Task objective: Restate all the entries exactly as they appear, apart from the pictures.

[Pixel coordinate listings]
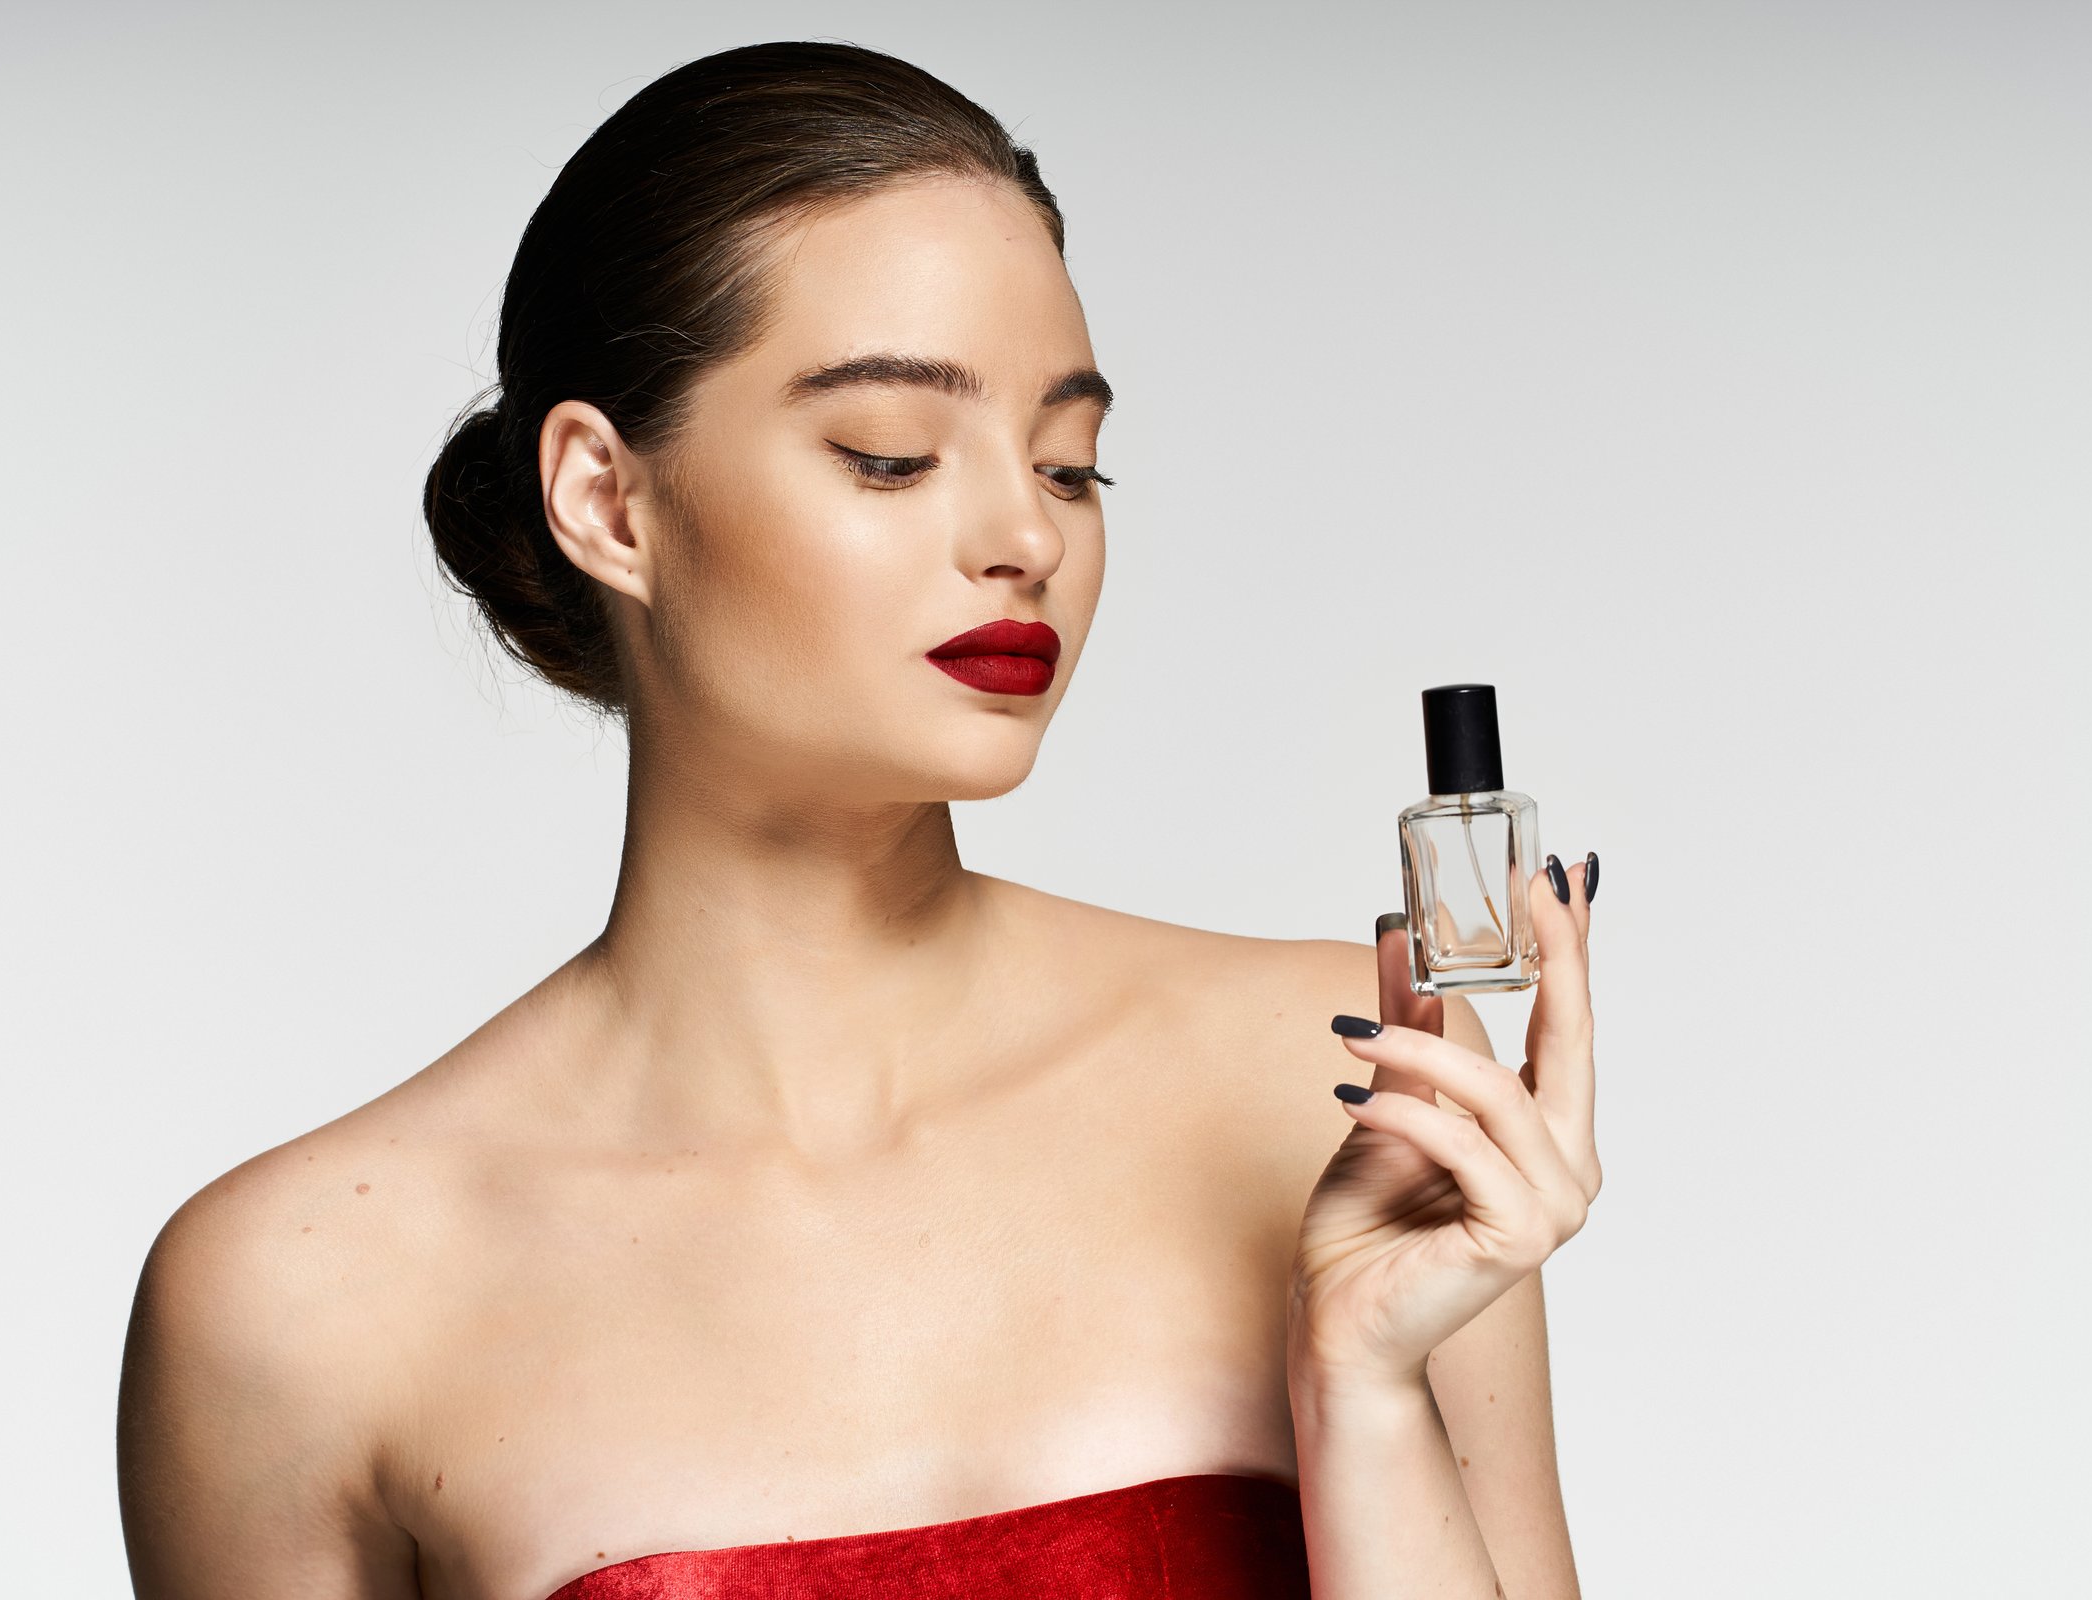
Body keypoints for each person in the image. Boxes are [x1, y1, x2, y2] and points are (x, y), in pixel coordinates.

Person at [115, 39, 1602, 1600]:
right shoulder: (302, 1302)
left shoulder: (1349, 1089)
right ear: (607, 500)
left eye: (1071, 467)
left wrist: (1363, 1390)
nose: (1025, 536)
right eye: (890, 456)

Task solution:
Body keypoints for each person in the image. Boxes are [x1, y1, x2, y2] and points are (x, y), in pixel coordinates.

Person at [115, 39, 1602, 1600]:
right shoulder: (302, 1302)
left shoulder: (1349, 1089)
right ear: (607, 500)
left eye: (1071, 467)
left wrist: (1363, 1390)
nose: (1025, 536)
right eye: (890, 456)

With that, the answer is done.